Incarnant le petit-fils, Giuseppe Lonobile (le metteur en scène) guide les comédiennes vers la cuisine. C’est le domaine de "Nie". Clairette par contre circulera sur le plateau, sa valise à la main. D’abord un peu réticentes, les grands-mères réchauffent leurs souvenirs, dans des monologues croisés, témoignages du fossé qui les sépare. La famille du garde-chasse de Linden est modeste mais chaleureuse. "Nie" s’amuse bien avec ses six frères et sœurs. Et quand à seize ans, elle est placée comme bonne dans une famille de Louvain, elle a le cafard. Mais contrairement à sa sœur aînée, elle s’accroche à cet emploi qui l’oblige à apprendre le français. Fille du général De Witte, Clairette assume son statut de bourgeoise francophone, sans en être dupe. Elle raille l’éducation de sa sœur "préparée" pour un beau mariage ou le bal du roi. Une mondanité ennuyeuse. Elle tenait cependant à y participer. La chevalière de son père est un souvenir, dont elle ne se sépare pas. Pourtant ses sentiments à son égard sont ambivalents.

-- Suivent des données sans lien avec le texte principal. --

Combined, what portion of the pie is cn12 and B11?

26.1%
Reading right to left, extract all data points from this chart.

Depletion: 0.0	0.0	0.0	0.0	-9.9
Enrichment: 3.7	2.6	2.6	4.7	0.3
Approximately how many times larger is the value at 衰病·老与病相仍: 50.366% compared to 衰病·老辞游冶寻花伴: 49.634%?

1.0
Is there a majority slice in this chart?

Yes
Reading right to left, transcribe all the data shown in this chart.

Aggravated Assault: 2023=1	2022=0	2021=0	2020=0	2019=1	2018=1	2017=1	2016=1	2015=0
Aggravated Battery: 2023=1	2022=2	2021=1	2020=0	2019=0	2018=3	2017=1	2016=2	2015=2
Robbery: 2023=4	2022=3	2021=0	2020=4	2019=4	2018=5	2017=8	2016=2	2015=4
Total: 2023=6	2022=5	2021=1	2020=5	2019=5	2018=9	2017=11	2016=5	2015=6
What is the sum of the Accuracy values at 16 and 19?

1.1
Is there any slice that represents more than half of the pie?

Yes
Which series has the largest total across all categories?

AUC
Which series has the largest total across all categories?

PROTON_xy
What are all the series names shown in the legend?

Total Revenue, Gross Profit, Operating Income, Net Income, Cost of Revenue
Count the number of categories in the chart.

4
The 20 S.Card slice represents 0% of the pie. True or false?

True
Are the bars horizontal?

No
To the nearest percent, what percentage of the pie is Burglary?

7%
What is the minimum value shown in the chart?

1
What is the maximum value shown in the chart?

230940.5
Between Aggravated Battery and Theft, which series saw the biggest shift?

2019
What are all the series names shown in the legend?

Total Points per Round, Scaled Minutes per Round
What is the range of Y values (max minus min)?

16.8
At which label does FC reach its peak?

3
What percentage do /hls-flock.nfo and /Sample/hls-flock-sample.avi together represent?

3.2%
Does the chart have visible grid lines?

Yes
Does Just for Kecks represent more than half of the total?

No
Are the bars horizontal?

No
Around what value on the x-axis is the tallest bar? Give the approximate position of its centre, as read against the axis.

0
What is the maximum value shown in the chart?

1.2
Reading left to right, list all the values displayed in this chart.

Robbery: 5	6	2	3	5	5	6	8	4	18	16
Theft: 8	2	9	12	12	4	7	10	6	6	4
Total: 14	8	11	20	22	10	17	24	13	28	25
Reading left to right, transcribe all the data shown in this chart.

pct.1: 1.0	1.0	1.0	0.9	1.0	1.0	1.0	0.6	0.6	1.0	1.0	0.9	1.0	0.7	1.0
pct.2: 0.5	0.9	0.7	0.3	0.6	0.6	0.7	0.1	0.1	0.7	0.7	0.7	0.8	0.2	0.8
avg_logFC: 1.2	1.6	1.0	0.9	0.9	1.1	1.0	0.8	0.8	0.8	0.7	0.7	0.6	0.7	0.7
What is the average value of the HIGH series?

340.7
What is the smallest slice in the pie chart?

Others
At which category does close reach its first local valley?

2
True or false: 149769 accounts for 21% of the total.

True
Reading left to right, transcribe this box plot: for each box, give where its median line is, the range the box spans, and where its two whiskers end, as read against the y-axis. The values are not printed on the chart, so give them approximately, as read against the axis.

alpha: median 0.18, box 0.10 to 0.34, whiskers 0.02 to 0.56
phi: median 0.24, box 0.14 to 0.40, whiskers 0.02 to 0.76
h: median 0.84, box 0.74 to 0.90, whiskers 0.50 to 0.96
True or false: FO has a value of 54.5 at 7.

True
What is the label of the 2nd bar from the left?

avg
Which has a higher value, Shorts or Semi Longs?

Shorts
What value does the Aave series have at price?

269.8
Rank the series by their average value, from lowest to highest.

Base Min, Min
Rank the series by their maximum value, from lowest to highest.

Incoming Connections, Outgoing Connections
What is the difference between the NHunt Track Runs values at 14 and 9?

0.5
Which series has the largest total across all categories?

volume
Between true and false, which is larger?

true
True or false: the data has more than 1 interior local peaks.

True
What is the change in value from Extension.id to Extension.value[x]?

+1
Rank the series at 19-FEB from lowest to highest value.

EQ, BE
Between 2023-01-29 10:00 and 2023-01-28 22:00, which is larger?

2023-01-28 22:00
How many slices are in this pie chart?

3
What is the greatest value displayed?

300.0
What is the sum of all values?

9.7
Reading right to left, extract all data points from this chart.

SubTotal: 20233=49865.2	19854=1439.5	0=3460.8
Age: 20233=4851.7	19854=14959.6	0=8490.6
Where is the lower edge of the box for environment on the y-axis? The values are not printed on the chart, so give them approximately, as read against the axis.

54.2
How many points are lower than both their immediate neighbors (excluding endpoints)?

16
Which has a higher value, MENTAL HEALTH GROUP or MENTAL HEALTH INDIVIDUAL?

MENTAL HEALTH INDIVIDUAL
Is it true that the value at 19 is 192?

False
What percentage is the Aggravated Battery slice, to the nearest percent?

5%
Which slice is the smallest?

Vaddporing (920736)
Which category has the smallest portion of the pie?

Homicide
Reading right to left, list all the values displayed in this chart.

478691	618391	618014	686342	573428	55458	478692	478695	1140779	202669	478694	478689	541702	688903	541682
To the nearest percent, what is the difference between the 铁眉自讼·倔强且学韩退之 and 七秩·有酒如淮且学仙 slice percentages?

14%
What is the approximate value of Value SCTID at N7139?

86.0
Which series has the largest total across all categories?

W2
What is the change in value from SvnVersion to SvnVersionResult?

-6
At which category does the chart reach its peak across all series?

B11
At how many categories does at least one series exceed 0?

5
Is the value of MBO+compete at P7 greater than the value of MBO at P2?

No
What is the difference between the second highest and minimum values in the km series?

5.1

Elle admire sa conduite héroïque en 1914, savoure son anticléricalisme, mais se rebiffe contre l’hypocrisie de ce coureur de jupons.
A la suite du krach de 29, la famille De Witte est ruinée. Clairette part en Egypte, où elle est engagée au pair dans une famille. Pas de rémunération, l’honneur est sauf ! Le goût de la découverte et l’attrait des voyages joueront un rôle décisif dans sa vie sentimentale. Eugénie n’a pratiquement pas quitté sa campagne natale. Même pendant la guerre 40 passée au château de Linden. C’est là qu’elle a épousé "Phile", un adjudant bloqué dans son avancement par ses origines prolétariennes. Quand le futur mariage de leurs enfants obligera Eugénie et Clairette à se concerter, l’ambiance sera glaciale. Une seule rencontre, plombée par les préjugés de classe.
En orchestrant ce va-et-vient entre passé et présent, tension et lâcher-prise, le petit-fils empêche ses grands-mères de s’égarer. Pour ces personnages, le public devient progressivement un partenaire. Très spontanée, "Nie" remercie l’éclairagiste, fait circuler sa photo de mariage dans la salle. Véronique Dumont exprime avec justesse la rusticité de cette femme, qui a le cœur sur la main. Ses mimiques, ses clignements d’yeux, ses coq-à-l’âne et sa verve intarissable la rendent émouvante et drôle. Le jeu nuancé de Valérie Bauchau souligne la lucidité de Clairette. Issue du beau monde, cette femme élégante en reconnaît les défauts : froideur des rapports familiaux, poids des conventions. Mais fidèle à sa naissance et à son éducation, elle ne peut s’empêcher de regarder avec condescendance les "non civilisés" : "Tu hérites d’un regard et après tu te débrouilles toute ta vie avec."
A partir de témoignages qui la touchent personnellement, Veronika Mabardi a écrit une pièce sensible, pétrie d’humanisme, qui nous interroge sur nos rapports sociaux. Sans pathos ni leçon de morale. Prisonnières de leur milieu, qui les a enfermées dans des modes de vie inconciliables, Eugénie et Clairette ne se sont jamais parlé, mais ont entendu le vécu de l’autre : "un lien lucide peut être tissé". (V. Mabardi).